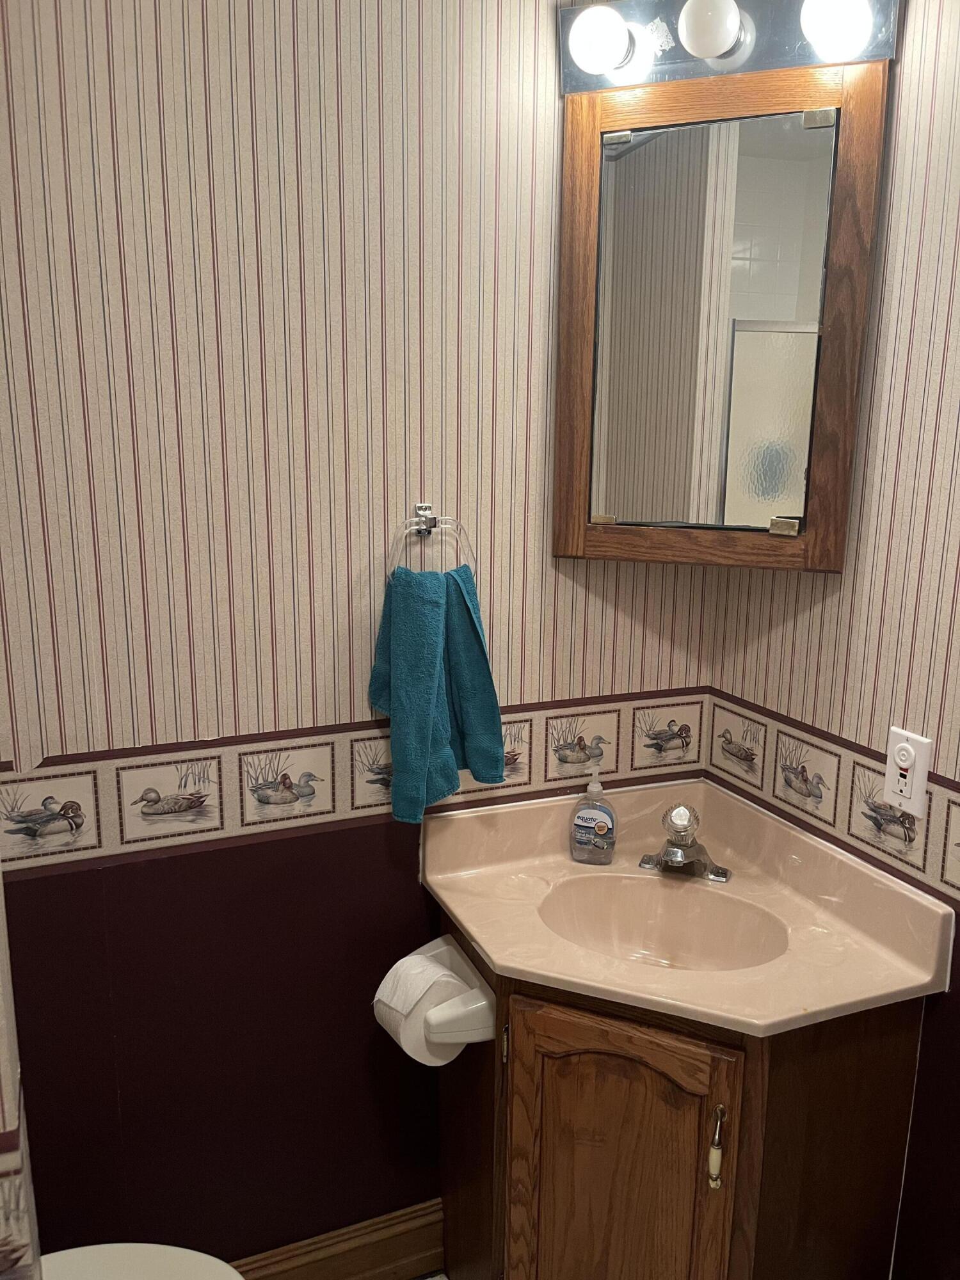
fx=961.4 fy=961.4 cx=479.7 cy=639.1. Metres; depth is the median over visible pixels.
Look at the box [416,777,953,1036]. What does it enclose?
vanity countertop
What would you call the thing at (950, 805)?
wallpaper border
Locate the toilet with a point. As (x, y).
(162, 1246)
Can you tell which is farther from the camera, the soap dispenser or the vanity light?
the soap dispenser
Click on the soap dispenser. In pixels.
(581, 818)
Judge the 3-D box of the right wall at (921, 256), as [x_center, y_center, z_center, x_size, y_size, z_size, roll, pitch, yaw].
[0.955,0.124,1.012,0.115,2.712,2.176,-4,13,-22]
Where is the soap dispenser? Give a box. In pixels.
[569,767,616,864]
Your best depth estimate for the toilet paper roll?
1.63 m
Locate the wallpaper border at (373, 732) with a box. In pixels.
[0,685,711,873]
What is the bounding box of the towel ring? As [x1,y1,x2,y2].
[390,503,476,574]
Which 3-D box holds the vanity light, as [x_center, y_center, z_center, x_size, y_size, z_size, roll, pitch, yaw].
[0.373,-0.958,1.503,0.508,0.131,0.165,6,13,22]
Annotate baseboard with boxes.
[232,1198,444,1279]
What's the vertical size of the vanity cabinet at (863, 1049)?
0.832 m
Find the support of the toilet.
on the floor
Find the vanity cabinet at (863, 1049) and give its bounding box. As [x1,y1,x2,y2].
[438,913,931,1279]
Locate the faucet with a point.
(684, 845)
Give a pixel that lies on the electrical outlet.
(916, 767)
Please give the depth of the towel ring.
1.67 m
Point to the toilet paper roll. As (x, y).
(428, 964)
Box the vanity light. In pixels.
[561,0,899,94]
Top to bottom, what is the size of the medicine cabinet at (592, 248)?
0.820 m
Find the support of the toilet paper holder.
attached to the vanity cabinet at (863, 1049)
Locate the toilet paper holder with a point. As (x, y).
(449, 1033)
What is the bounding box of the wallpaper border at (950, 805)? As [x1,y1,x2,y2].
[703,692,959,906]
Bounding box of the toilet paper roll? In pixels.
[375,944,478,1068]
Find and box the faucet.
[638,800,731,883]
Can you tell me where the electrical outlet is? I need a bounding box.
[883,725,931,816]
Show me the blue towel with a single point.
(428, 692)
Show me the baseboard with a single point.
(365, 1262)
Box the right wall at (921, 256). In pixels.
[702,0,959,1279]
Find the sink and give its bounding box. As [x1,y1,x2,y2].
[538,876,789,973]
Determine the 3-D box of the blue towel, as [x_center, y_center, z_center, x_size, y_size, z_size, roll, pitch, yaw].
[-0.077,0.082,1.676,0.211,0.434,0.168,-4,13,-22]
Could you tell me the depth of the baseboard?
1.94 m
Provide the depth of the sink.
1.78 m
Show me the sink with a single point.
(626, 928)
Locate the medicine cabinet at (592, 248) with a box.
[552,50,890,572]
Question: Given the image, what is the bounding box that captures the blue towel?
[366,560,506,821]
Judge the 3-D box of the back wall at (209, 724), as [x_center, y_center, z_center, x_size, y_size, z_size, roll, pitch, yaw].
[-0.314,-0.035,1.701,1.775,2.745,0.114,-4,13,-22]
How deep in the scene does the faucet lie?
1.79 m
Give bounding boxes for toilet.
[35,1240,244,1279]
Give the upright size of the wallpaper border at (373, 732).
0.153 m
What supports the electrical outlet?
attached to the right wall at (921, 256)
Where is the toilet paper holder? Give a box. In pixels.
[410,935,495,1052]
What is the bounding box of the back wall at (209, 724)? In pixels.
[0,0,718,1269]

_EXERCISE REQUIREMENTS:_
Reproduce the listing exactly, but omit every picture in it.

_PROBLEM SOLUTION:_
fx=961.4 fy=961.4 cx=479.7 cy=639.1. Metres; depth is the median over visible pixels.
Look at the box [416,777,953,1036]. What does it enclose?
vanity countertop
What would you call the thing at (950, 805)?
wallpaper border
Locate the toilet with a point. As (x, y).
(162, 1246)
Can you tell which is farther from the camera, the soap dispenser or the vanity light?
the soap dispenser
Click on the soap dispenser. In pixels.
(581, 818)
Judge the 3-D box of the right wall at (921, 256), as [x_center, y_center, z_center, x_size, y_size, z_size, roll, pitch, yaw].
[0.955,0.124,1.012,0.115,2.712,2.176,-4,13,-22]
Where is the soap dispenser? Give a box. In pixels.
[569,767,616,864]
Your best depth estimate for the toilet paper roll?
1.63 m
Locate the wallpaper border at (373, 732) with a box. In pixels.
[0,685,711,873]
What is the bounding box of the towel ring? As [x1,y1,x2,y2].
[390,503,476,574]
Which 3-D box holds the vanity light, as [x_center, y_center, z_center, x_size, y_size, z_size, roll, pitch, yaw].
[0.373,-0.958,1.503,0.508,0.131,0.165,6,13,22]
Annotate baseboard with boxes.
[232,1198,444,1279]
What's the vertical size of the vanity cabinet at (863, 1049)?
0.832 m
Find the support of the toilet.
on the floor
Find the vanity cabinet at (863, 1049) and give its bounding box. As [x1,y1,x2,y2].
[438,913,931,1279]
Locate the faucet with a point.
(684, 845)
Give a pixel that lies on the electrical outlet.
(916, 767)
Please give the depth of the towel ring.
1.67 m
Point to the toilet paper roll. As (x, y).
(428, 964)
Box the vanity light. In pixels.
[561,0,899,94]
Top to bottom, what is the size of the medicine cabinet at (592, 248)?
0.820 m
Find the support of the toilet paper holder.
attached to the vanity cabinet at (863, 1049)
Locate the toilet paper holder with a point. As (x, y).
(449, 1033)
What is the bounding box of the wallpaper border at (950, 805)? As [x1,y1,x2,y2].
[703,692,959,906]
Bounding box of the toilet paper roll? In pixels.
[375,944,478,1068]
Find and box the faucet.
[638,800,731,883]
Can you tell me where the electrical outlet is? I need a bounding box.
[883,725,931,816]
Show me the blue towel with a single point.
(428, 692)
Show me the baseboard with a single point.
(365, 1262)
Box the right wall at (921, 256). In pixels.
[702,0,959,1279]
Find the sink and give its bounding box. As [x1,y1,x2,y2].
[538,876,789,973]
Determine the 3-D box of the blue towel, as [x_center, y_center, z_center, x_size, y_size, z_size, roll, pitch, yaw].
[-0.077,0.082,1.676,0.211,0.434,0.168,-4,13,-22]
Could you tell me the depth of the baseboard?
1.94 m
Provide the depth of the sink.
1.78 m
Show me the sink with a single point.
(626, 928)
Locate the medicine cabinet at (592, 248) with a box.
[552,50,890,572]
Question: Given the image, what is the bounding box that captures the blue towel?
[366,560,506,821]
Judge the 3-D box of the back wall at (209, 724), as [x_center, y_center, z_center, x_size, y_size, z_size, roll, pitch, yaw].
[-0.314,-0.035,1.701,1.775,2.745,0.114,-4,13,-22]
How deep in the scene does the faucet lie?
1.79 m
Give bounding boxes for toilet.
[35,1240,244,1279]
Give the upright size of the wallpaper border at (373, 732).
0.153 m
What supports the electrical outlet?
attached to the right wall at (921, 256)
Where is the toilet paper holder? Give a box. In pixels.
[410,935,495,1052]
What is the bounding box of the back wall at (209, 724)? In pixels.
[0,0,718,1269]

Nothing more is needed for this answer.